Your assignment
Repeat every line of text from all of the items below without changing anything. Leave the pictures out of your answer.

Collected data:
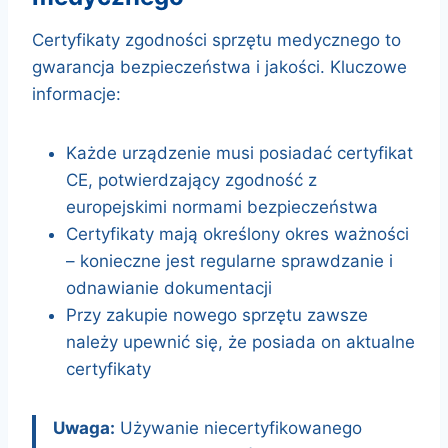
Certyfikaty zgodności sprzętu medycznego to
gwarancja bezpieczeństwa i jakości. Kluczowe
informacje:
Każde urządzenie musi posiadać certyfikat
CE, potwierdzający zgodność z
europejskimi normami bezpieczeństwa
Certyfikaty mają określony okres ważności
– konieczne jest regularne sprawdzanie i
odnawianie dokumentacji
Przy zakupie nowego sprzętu zawsze
należy upewnić się, że posiada on aktualne
certyfikaty
Uwaga:
Używanie niecertyfikowanego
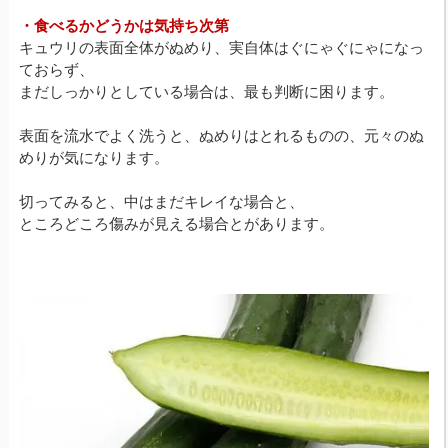
・食べるかどうかは気持ち次第
キュウリの表面全体がぬめり、実自体はぐにゃぐにゃになっ
ておらず、
まだしっかりとしている場合は、最も判断に困ります。
表面を流水でよく洗うと、ぬめりはとれるものの、元々のぬ
めりが気になります。
切ってみると、中はまだキレイな場合と、
ところどころ傷みが見える場合とがあります。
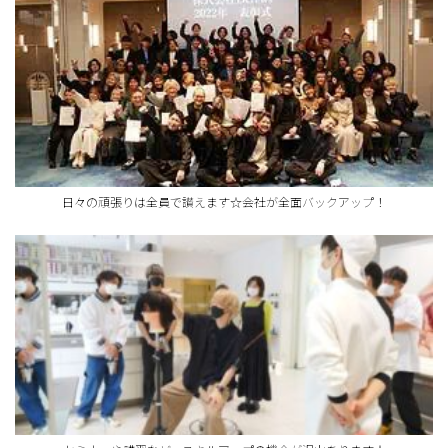
日々の頑張りは全員で讃えます☆会社が全面バックアップ！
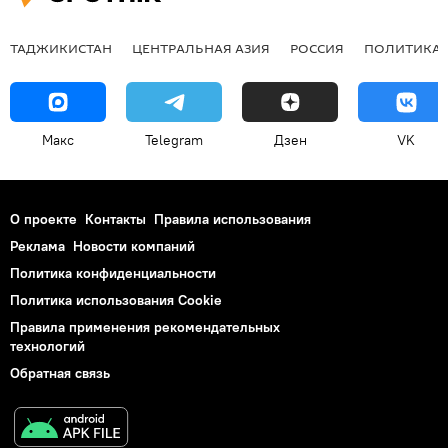
ТАДЖИКИСТАН
ЦЕНТРАЛЬНАЯ АЗИЯ
РОССИЯ
ПОЛИТИКА
Макс
Telegram
Дзен
VK
О проекте
Контакты
Правила использования
Реклама
Новости компаний
Политика конфиденциальности
Политика использования Cookie
Правила применения рекомендательных
технологий
Обратная связь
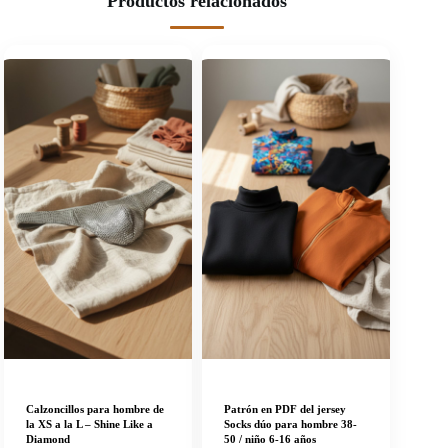
Productos relacionados
Calzoncillos para hombre de
Patrón en PDF del jersey
la XS a la L – Shine Like a
Socks dúo para hombre 38-
Diamond
50 / niño 6-16 años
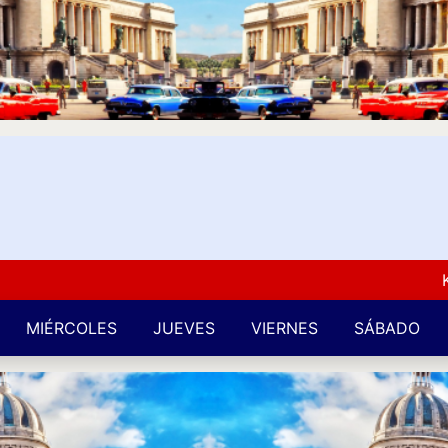
Kuba 
MIÉRCOLES
JUEVES
VIERNES
SÁBADO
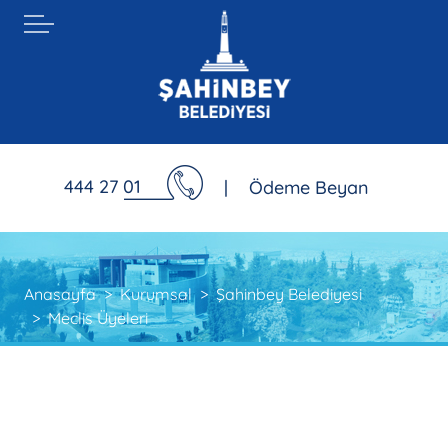
444 27 01
|
Ödeme Beyan
Anasayfa
Kurumsal
Şahinbey Belediyesi
Meclis Üyeleri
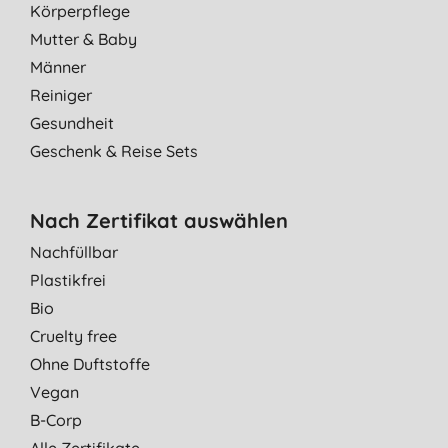
Körperpflege
Mutter & Baby
Männer
Reiniger
Gesundheit
Geschenk & Reise Sets
Nach Zertifikat auswählen
Nachfüllbar
Plastikfrei
Bio
Cruelty free
Ohne Duftstoffe
Vegan
B-Corp
Alle Zertifikate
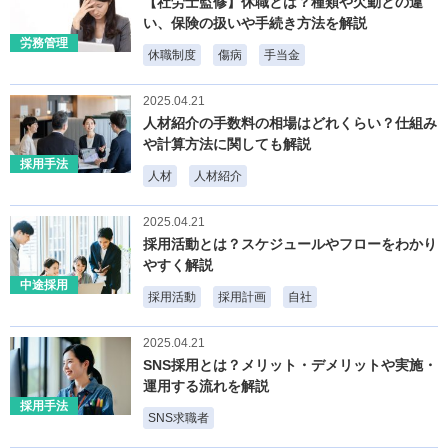
【社労士監修】休職とは？種類や欠勤との違
い、保険の扱いや手続き方法を解説
労務管理
休職制度
傷病
手当金
2025.04.21
人材紹介の手数料の相場はどれくらい？仕組み
や計算方法に関しても解説
採用手法
人材
人材紹介
2025.04.21
採用活動とは？スケジュールやフローをわかり
やすく解説
中途採用
採用活動
採用計画
自社
2025.04.21
SNS採用とは？メリット・デメリットや実施・
運用する流れを解説
採用手法
SNS求職者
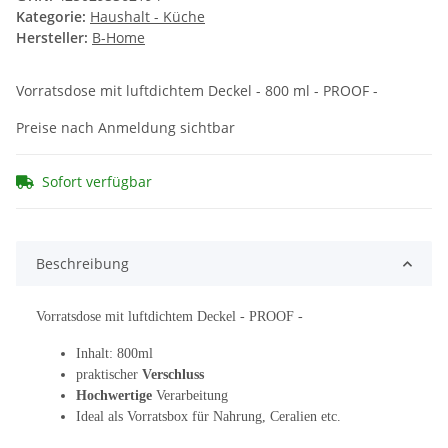
Kategorie:
Haushalt - Küche
Hersteller:
B-Home
Vorratsdose mit luftdichtem Deckel - 800 ml - PROOF -
Preise nach Anmeldung sichtbar
Sofort verfügbar
Beschreibung
Vorratsdose mit luftdichtem Deckel - PROOF -
Inhalt: 800ml
praktischer
Verschluss
Hochwertige
Verarbeitung
Ideal als Vorratsbox für Nahrung, Ceralien etc.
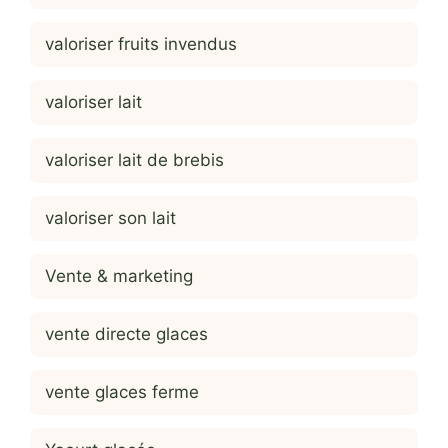
valoriser fruits invendus
valoriser lait
valoriser lait de brebis
valoriser son lait
Vente & marketing
vente directe glaces
vente glaces ferme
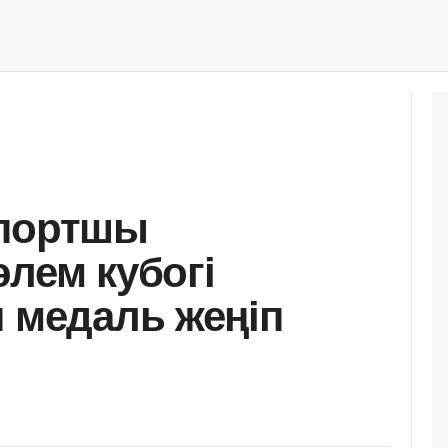
спортшы
әлем кубогі
н медаль жеңіп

Exercise output
Certyfikaty zgodności sprzętu medycznego to
gwarancja bezpieczeństwa i jakości. Kluczowe
informacje:
Każde urządzenie musi posiadać certyfikat
CE, potwierdzający zgodność z
europejskimi normami bezpieczeństwa
Certyfikaty mają określony okres ważności
– konieczne jest regularne sprawdzanie i
odnawianie dokumentacji
Przy zakupie nowego sprzętu zawsze
należy upewnić się, że posiada on aktualne
certyfikaty
Uwaga:
Używanie niecertyfikowanego
・食べるかどうかは気持ち次第
キュウリの表面全体がぬめり、実自体はぐにゃぐにゃになっ
ておらず、
まだしっかりとしている場合は、最も判断に困ります。
表面を流水でよく洗うと、ぬめりはとれるものの、元々のぬ
めりが気になります。
切ってみると、中はまだキレイな場合と、
ところどころ傷みが見える場合とがあります。
日々の頑張りは全員で讃えます☆会社が全面バックアップ！
ТАДЖИКИСТАН
ЦЕНТРАЛЬНАЯ АЗИЯ
РОССИЯ
ПОЛИТИКА
Макс
Telegram
Дзен
VK
О проекте
Контакты
Правила использования
Реклама
Новости компаний
Политика конфиденциальности
Политика использования Cookie
Правила применения рекомендательных
технологий
Обратная связь
Productos relacionados
Calzoncillos para hombre de
Patrón en PDF del jersey
la XS a la L – Shine Like a
Socks dúo para hombre 38-
Diamond
50 / niño 6-16 años
Kuba 
MIÉRCOLES
JUEVES
VIERNES
SÁBADO
444 27 01
|
Ödeme Beyan
Anasayfa
Kurumsal
Şahinbey Belediyesi
Meclis Üyeleri
Körperpflege
Mutter & Baby
Männer
Reiniger
Gesundheit
Geschenk & Reise Sets
Nach Zertifikat auswählen
Nachfüllbar
Plastikfrei
Bio
Cruelty free
Ohne Duftstoffe
Vegan
B-Corp
Alle Zertifikate
【社労士監修】休職とは？種類や欠勤との違
い、保険の扱いや手続き方法を解説
労務管理
休職制度
傷病
手当金
2025.04.21
人材紹介の手数料の相場はどれくらい？仕組み
や計算方法に関しても解説
採用手法
人材
人材紹介
2025.04.21
採用活動とは？スケジュールやフローをわかり
やすく解説
中途採用
採用活動
採用計画
自社
2025.04.21
SNS採用とは？メリット・デメリットや実施・
運用する流れを解説
採用手法
SNS求職者
Kategorie:
Haushalt - Küche
Hersteller:
B-Home
Vorratsdose mit luftdichtem Deckel - 800 ml - PROOF -
Preise nach Anmeldung sichtbar
Sofort verfügbar
Beschreibung
Vorratsdose mit luftdichtem Deckel - PROOF -
Inhalt: 800ml
praktischer
Verschluss
Hochwertige
Verarbeitung
Ideal als Vorratsbox für Nahrung, Ceralien etc.
valoriser fruits invendus
valoriser lait
valoriser lait de brebis
valoriser son lait
Vente & marketing
vente directe glaces
vente glaces ferme
спортшы
әлем кубогі
н медаль жеңіп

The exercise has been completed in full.